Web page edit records
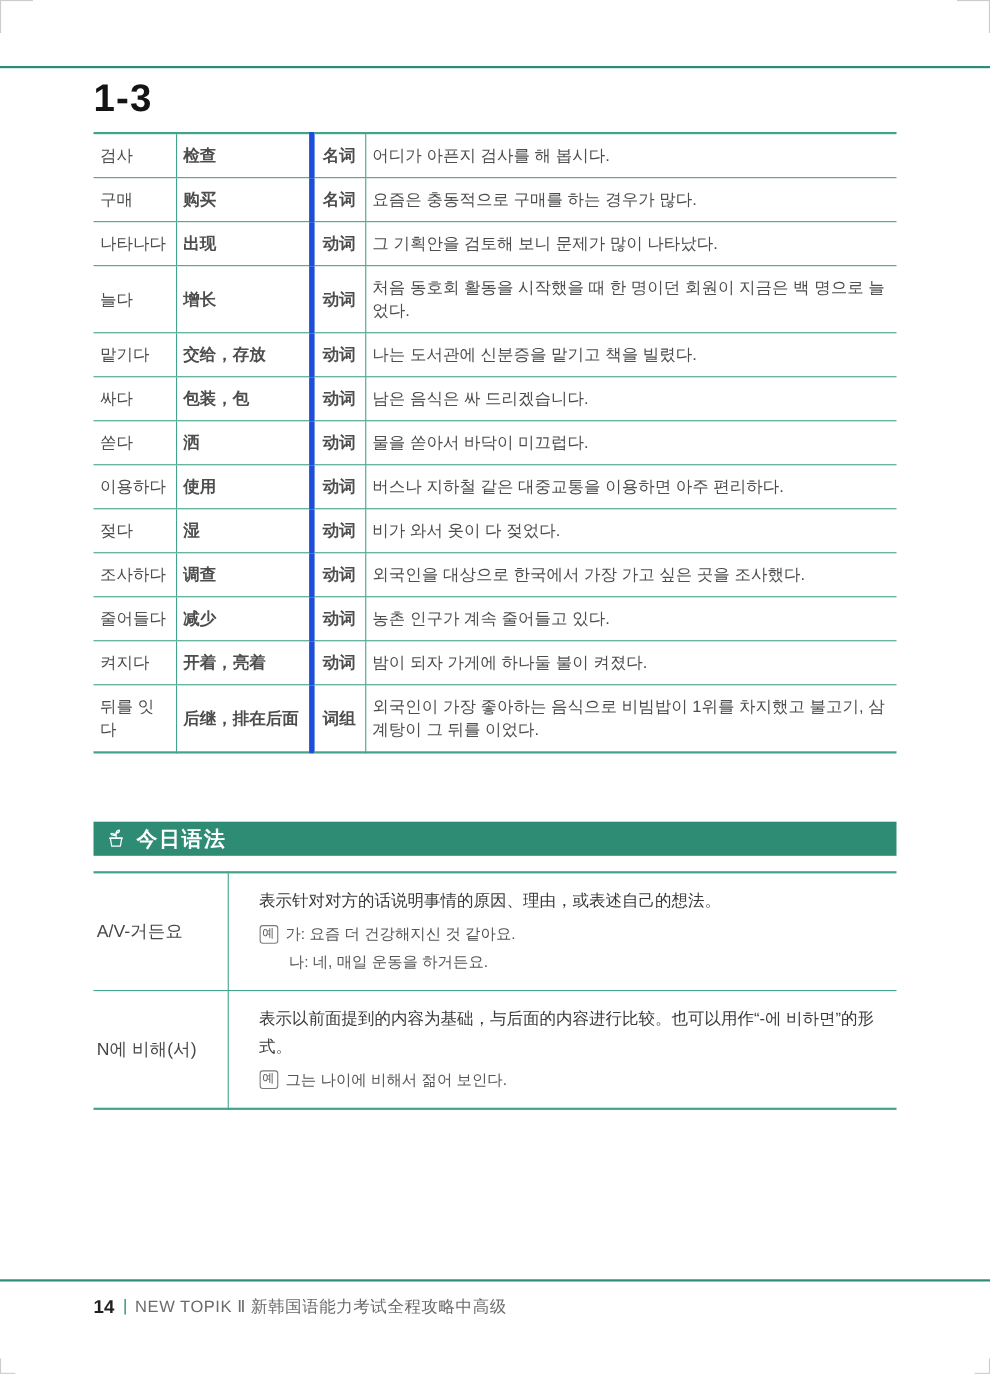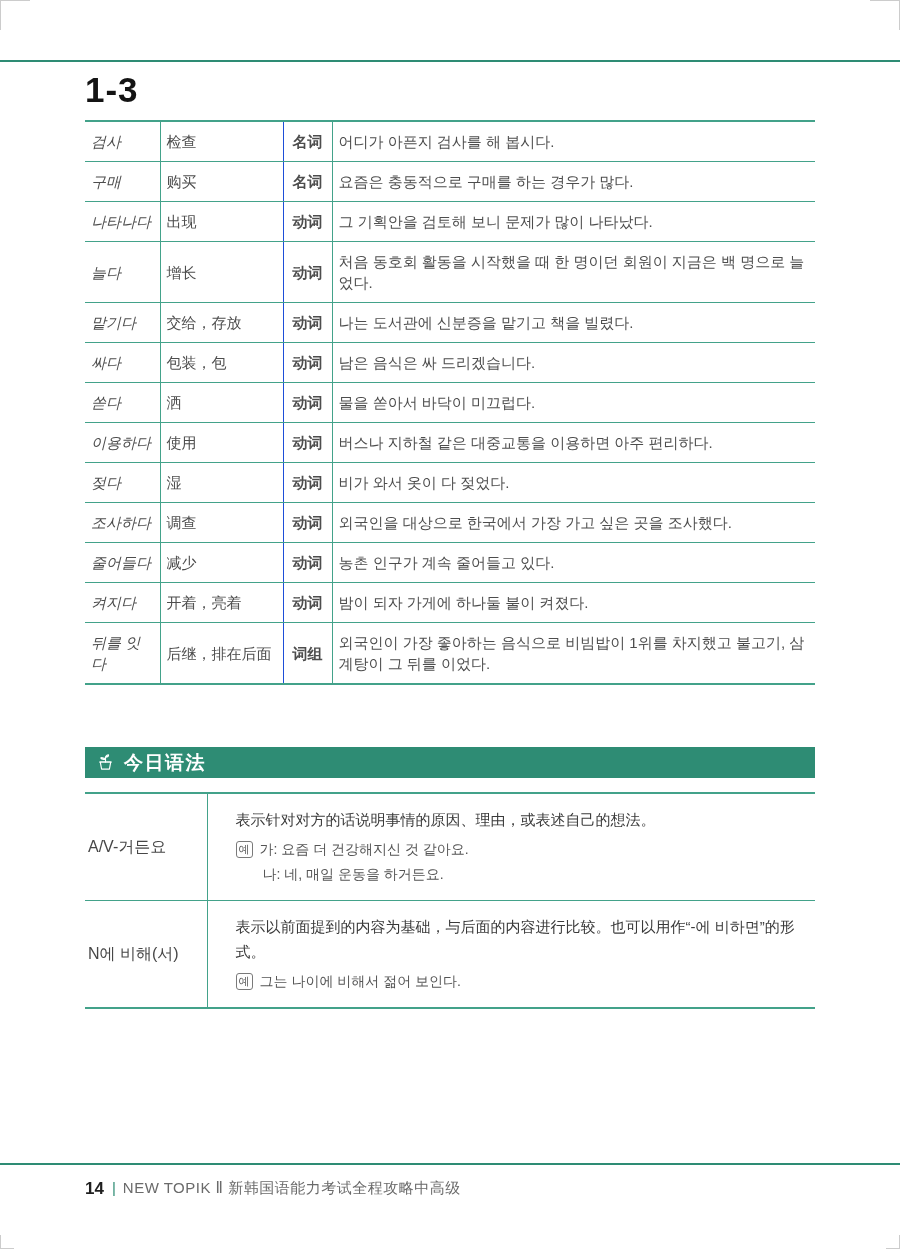--- a/index.html
+++ b/index.html
@@ -24,22 +24,22 @@
 
   .section-bar { height:31px; background:#2e8c74; color:#ffffff; display:flex; align-items:center;
                  padding-left:11px; margin-bottom:14px; }
   .section-bar .icon { display:flex; align-items:center; margin-right:9px; }
   .section-bar .label { font-size:19px; font-weight:bold; letter-spacing:1.5px; }
 
   table.vocab { width:730px; border-collapse:collapse; border-top:2px solid #43a28a; border-bottom:2px solid #43a28a; }
   table.vocab td { border-bottom:1px solid #43a28a; font-size:15px; line-height:21px;
                    color:#4d4d4d; vertical-align:middle; padding:9px 6px; }
   table.vocab tr:last-child td { border-bottom:none; }
-  td.word    { padding-left:3px;font-style:italic; }
-  td.trans   { color:#43a28a; border-left:1px solid #43a28a; border-right:1px solid #1d4ed8; padding-left:8px; }
+  td.word    { padding-left:3px; }
+  td.trans   { color:#43a28a; border-left:1px solid #43a28a; border-right:5px solid #1d4ed8; padding-left:8px;font-weight:bold; }
   td.pos     { text-align:center; font-weight:bold; color:#383838; border-right:1px solid #43a28a; padding-left:2px; padding-right:2px; }
   td.example { padding-left:12px; padding-right:10px; }
 
   .grammar-gap { margin-top:62px; }
 
   table.grammar { width:730px; border-collapse:collapse; border-top:2px solid #43a28a; border-bottom:2px solid #43a28a; margin-top:14px; }
   table.grammar td { border-bottom:1px solid #43a28a; vertical-align:middle; }
   table.grammar tr:last-child td { border-bottom:none; }
   td.pattern  { width:122px; font-size:16px; color:#474747; padding-left:3px; border-right:1px solid #43a28a; }
   td.gcontent { padding:13px 10px 13px 28px; }

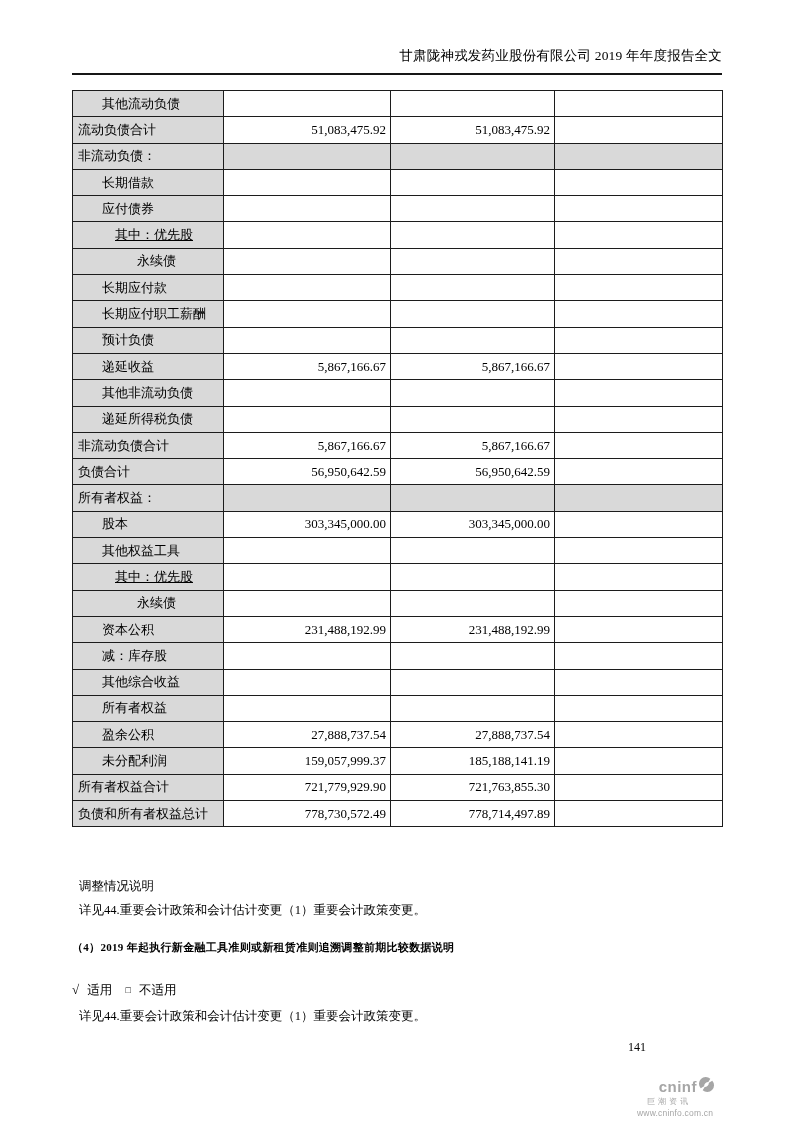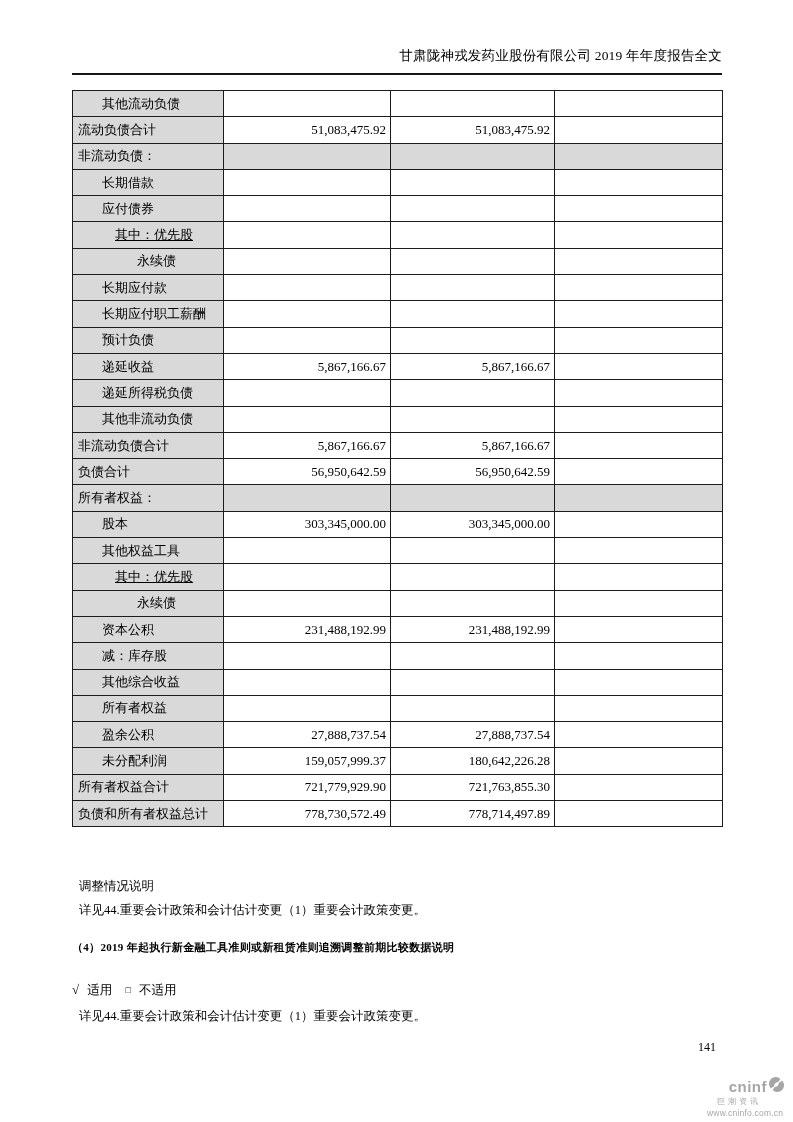--- a/index.html
+++ b/index.html
@@ -1,18 +1,18 @@
 <!DOCTYPE html>
 <html><head>
 <meta charset="utf-8">
 <style>
   html,body{margin:0;padding:0;background:#ffffff;}
   .page{
     position:relative;
-    width:793px;height:1122px;
+    width:723px;height:1122px;
     background:#ffffff;
     font-family:"Liberation Serif","DejaVu Serif",serif;
     color:#000;
     overflow:hidden;
   }
   
   .page-header{
     position:absolute;left:72px;top:47px;width:650px;
     text-align:right;font-size:13.5px;letter-spacing:.2px;
     padding-bottom:8px;border-bottom:2px solid #161616;
@@ -138,27 +138,27 @@
     <td class="num-cell"></td>
     <td class="num-cell"></td>
   </tr>
         <tr>
     <td class="label-cell ind-1">递延收益</td>
     <td class="num-cell">5,867,166.67</td>
     <td class="num-cell">5,867,166.67</td>
     <td class="num-cell"></td>
   </tr>
         <tr>
+    <td class="label-cell ind-1">其他非流动负债</td>
+    <td class="num-cell"></td>
+    <td class="num-cell"></td>
+    <td class="num-cell"></td>
+  </tr>
+        <tr>
     <td class="label-cell ind-1">递延所得税负债</td>
-    <td class="num-cell"></td>
-    <td class="num-cell"></td>
-    <td class="num-cell"></td>
-  </tr>
-        <tr>
-    <td class="label-cell ind-1">其他非流动负债</td>
     <td class="num-cell"></td>
     <td class="num-cell"></td>
     <td class="num-cell"></td>
   </tr>
         <tr>
     <td class="label-cell ind-0">非流动负债合计</td>
     <td class="num-cell">5,867,166.67</td>
     <td class="num-cell">5,867,166.67</td>
     <td class="num-cell"></td>
   </tr>
@@ -224,21 +224,21 @@
   </tr>
         <tr>
     <td class="label-cell ind-1">盈余公积</td>
     <td class="num-cell">27,888,737.54</td>
     <td class="num-cell">27,888,737.54</td>
     <td class="num-cell"></td>
   </tr>
         <tr>
     <td class="label-cell ind-1">未分配利润</td>
     <td class="num-cell">159,057,999.37</td>
-    <td class="num-cell">180,642,226.28</td>
+    <td class="num-cell">185,188,141.19</td>
     <td class="num-cell"></td>
   </tr>
         <tr>
     <td class="label-cell ind-0">所有者权益合计</td>
     <td class="num-cell">721,779,929.90</td>
     <td class="num-cell">721,763,855.30</td>
     <td class="num-cell"></td>
   </tr>
         <tr>
     <td class="label-cell ind-0">负债和所有者权益总计</td>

EXERCISE GOAL =>
Give back the records above exactly. Pictures stay out.

RESPONSE =>
--- a/index.html
+++ b/index.html
@@ -24,22 +24,22 @@
 
   .section-bar { height:31px; background:#2e8c74; color:#ffffff; display:flex; align-items:center;
                  padding-left:11px; margin-bottom:14px; }
   .section-bar .icon { display:flex; align-items:center; margin-right:9px; }
   .section-bar .label { font-size:19px; font-weight:bold; letter-spacing:1.5px; }
 
   table.vocab { width:730px; border-collapse:collapse; border-top:2px solid #43a28a; border-bottom:2px solid #43a28a; }
   table.vocab td { border-bottom:1px solid #43a28a; font-size:15px; line-height:21px;
                    color:#4d4d4d; vertical-align:middle; padding:9px 6px; }
   table.vocab tr:last-child td { border-bottom:none; }
-  td.word    { padding-left:3px;font-style:italic; }
-  td.trans   { color:#43a28a; border-left:1px solid #43a28a; border-right:1px solid #1d4ed8; padding-left:8px; }
+  td.word    { padding-left:3px; }
+  td.trans   { color:#43a28a; border-left:1px solid #43a28a; border-right:5px solid #1d4ed8; padding-left:8px;font-weight:bold; }
   td.pos     { text-align:center; font-weight:bold; color:#383838; border-right:1px solid #43a28a; padding-left:2px; padding-right:2px; }
   td.example { padding-left:12px; padding-right:10px; }
 
   .grammar-gap { margin-top:62px; }
 
   table.grammar { width:730px; border-collapse:collapse; border-top:2px solid #43a28a; border-bottom:2px solid #43a28a; margin-top:14px; }
   table.grammar td { border-bottom:1px solid #43a28a; vertical-align:middle; }
   table.grammar tr:last-child td { border-bottom:none; }
   td.pattern  { width:122px; font-size:16px; color:#474747; padding-left:3px; border-right:1px solid #43a28a; }
   td.gcontent { padding:13px 10px 13px 28px; }

--- a/index.html
+++ b/index.html
@@ -1,18 +1,18 @@
 <!DOCTYPE html>
 <html><head>
 <meta charset="utf-8">
 <style>
   html,body{margin:0;padding:0;background:#ffffff;}
   .page{
     position:relative;
-    width:793px;height:1122px;
+    width:723px;height:1122px;
     background:#ffffff;
     font-family:"Liberation Serif","DejaVu Serif",serif;
     color:#000;
     overflow:hidden;
   }
   
   .page-header{
     position:absolute;left:72px;top:47px;width:650px;
     text-align:right;font-size:13.5px;letter-spacing:.2px;
     padding-bottom:8px;border-bottom:2px solid #161616;
@@ -138,27 +138,27 @@
     <td class="num-cell"></td>
     <td class="num-cell"></td>
   </tr>
         <tr>
     <td class="label-cell ind-1">递延收益</td>
     <td class="num-cell">5,867,166.67</td>
     <td class="num-cell">5,867,166.67</td>
     <td class="num-cell"></td>
   </tr>
         <tr>
+    <td class="label-cell ind-1">其他非流动负债</td>
+    <td class="num-cell"></td>
+    <td class="num-cell"></td>
+    <td class="num-cell"></td>
+  </tr>
+        <tr>
     <td class="label-cell ind-1">递延所得税负债</td>
-    <td class="num-cell"></td>
-    <td class="num-cell"></td>
-    <td class="num-cell"></td>
-  </tr>
-        <tr>
-    <td class="label-cell ind-1">其他非流动负债</td>
     <td class="num-cell"></td>
     <td class="num-cell"></td>
     <td class="num-cell"></td>
   </tr>
         <tr>
     <td class="label-cell ind-0">非流动负债合计</td>
     <td class="num-cell">5,867,166.67</td>
     <td class="num-cell">5,867,166.67</td>
     <td class="num-cell"></td>
   </tr>
@@ -224,21 +224,21 @@
   </tr>
         <tr>
     <td class="label-cell ind-1">盈余公积</td>
     <td class="num-cell">27,888,737.54</td>
     <td class="num-cell">27,888,737.54</td>
     <td class="num-cell"></td>
   </tr>
         <tr>
     <td class="label-cell ind-1">未分配利润</td>
     <td class="num-cell">159,057,999.37</td>
-    <td class="num-cell">180,642,226.28</td>
+    <td class="num-cell">185,188,141.19</td>
     <td class="num-cell"></td>
   </tr>
         <tr>
     <td class="label-cell ind-0">所有者权益合计</td>
     <td class="num-cell">721,779,929.90</td>
     <td class="num-cell">721,763,855.30</td>
     <td class="num-cell"></td>
   </tr>
         <tr>
     <td class="label-cell ind-0">负债和所有者权益总计</td>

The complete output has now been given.